▶ Instruction
Among the entries, find the lines with the string "рядовой" and copy them.

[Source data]
———
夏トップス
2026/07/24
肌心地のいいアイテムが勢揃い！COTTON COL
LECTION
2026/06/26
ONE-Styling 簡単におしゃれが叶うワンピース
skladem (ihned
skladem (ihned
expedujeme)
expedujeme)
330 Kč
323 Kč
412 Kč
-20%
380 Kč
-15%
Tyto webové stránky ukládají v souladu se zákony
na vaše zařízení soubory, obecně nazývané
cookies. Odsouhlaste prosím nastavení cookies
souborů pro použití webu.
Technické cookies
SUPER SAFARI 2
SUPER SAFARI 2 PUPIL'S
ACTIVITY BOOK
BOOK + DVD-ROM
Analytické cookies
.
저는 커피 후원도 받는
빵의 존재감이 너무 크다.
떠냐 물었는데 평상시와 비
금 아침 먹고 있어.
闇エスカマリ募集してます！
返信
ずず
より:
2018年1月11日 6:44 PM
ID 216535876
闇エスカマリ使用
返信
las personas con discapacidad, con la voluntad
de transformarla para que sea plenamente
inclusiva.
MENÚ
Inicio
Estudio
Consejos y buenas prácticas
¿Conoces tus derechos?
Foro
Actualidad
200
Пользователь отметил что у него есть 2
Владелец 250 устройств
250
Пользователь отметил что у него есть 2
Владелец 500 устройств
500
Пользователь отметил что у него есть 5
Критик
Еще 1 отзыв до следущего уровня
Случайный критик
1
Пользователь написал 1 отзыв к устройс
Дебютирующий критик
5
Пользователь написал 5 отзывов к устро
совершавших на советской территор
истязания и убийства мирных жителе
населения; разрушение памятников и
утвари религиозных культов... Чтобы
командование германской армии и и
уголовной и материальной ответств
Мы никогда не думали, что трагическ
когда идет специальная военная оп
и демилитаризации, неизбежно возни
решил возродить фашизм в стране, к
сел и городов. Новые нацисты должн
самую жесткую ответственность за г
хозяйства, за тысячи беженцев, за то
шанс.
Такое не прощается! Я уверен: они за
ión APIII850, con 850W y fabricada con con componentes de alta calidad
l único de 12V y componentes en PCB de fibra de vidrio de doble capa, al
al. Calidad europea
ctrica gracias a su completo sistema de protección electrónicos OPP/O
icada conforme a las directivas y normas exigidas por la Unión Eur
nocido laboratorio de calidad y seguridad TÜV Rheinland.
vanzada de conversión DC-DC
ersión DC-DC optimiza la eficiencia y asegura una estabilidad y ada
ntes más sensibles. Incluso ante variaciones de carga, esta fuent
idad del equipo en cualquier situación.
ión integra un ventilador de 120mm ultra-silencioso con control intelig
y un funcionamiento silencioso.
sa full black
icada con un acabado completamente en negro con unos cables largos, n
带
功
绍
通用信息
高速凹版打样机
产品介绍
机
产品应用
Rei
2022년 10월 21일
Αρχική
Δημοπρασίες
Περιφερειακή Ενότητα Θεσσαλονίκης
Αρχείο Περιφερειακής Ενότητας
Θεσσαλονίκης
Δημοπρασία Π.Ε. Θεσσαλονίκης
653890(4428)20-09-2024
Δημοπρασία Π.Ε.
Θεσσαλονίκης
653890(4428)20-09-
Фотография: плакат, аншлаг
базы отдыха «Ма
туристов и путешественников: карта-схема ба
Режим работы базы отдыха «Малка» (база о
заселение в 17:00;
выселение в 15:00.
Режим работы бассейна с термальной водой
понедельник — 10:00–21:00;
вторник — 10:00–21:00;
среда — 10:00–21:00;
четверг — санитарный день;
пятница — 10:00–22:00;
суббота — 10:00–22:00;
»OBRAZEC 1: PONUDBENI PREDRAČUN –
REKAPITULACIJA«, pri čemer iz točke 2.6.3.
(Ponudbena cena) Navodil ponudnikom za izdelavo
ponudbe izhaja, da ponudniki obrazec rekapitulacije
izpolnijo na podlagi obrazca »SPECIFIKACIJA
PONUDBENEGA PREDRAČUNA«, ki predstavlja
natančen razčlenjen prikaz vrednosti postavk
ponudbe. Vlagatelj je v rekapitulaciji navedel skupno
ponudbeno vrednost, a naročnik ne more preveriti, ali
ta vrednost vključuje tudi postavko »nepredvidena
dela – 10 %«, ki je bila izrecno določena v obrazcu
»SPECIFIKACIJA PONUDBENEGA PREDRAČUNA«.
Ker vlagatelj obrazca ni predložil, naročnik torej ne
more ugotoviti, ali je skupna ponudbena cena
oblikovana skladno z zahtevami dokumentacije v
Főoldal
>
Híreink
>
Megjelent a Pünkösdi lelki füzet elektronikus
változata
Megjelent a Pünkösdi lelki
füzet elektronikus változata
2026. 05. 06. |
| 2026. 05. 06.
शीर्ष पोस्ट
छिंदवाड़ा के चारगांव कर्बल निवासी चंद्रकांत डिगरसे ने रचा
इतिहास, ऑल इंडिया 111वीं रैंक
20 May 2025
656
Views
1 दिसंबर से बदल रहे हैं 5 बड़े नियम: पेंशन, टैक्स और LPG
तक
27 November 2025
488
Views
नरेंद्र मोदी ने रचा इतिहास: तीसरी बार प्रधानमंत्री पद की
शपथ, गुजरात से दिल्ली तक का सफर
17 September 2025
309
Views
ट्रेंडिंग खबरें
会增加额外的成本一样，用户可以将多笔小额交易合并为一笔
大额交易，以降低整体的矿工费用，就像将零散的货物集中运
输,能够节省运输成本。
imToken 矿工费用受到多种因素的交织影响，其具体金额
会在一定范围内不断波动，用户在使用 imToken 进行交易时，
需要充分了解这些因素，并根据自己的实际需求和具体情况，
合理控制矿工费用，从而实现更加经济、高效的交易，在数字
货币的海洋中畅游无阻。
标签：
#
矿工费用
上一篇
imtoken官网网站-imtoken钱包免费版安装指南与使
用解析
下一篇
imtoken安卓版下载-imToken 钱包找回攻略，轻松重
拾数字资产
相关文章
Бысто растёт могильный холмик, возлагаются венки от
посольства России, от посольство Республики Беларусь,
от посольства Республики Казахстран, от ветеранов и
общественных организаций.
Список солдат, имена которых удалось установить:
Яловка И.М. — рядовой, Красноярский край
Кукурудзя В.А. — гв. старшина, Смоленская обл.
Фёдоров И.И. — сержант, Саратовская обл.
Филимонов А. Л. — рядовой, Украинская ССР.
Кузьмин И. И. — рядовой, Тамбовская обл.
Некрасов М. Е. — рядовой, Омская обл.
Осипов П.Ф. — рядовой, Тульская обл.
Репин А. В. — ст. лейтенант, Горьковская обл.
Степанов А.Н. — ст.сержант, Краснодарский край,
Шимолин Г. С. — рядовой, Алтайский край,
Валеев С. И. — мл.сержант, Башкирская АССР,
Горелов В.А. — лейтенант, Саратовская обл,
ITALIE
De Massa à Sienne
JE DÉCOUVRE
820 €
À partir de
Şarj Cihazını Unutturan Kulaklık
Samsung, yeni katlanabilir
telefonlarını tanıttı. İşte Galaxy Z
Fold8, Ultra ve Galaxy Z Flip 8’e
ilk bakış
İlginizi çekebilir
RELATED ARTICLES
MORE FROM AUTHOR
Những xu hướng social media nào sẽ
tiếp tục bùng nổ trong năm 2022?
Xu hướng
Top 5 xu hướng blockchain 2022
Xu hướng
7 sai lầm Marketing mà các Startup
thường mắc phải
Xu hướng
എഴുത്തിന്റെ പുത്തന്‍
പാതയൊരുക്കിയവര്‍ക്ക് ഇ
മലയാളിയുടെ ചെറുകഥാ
———
▶ Result for this exercise
Яловка И.М. — рядовой, Красноярский край
Филимонов А. Л. — рядовой, Украинская ССР.
Кузьмин И. И. — рядовой, Тамбовская обл.
Некрасов М. Е. — рядовой, Омская обл.
Осипов П.Ф. — рядовой, Тульская обл.
Шимолин Г. С. — рядовой, Алтайский край,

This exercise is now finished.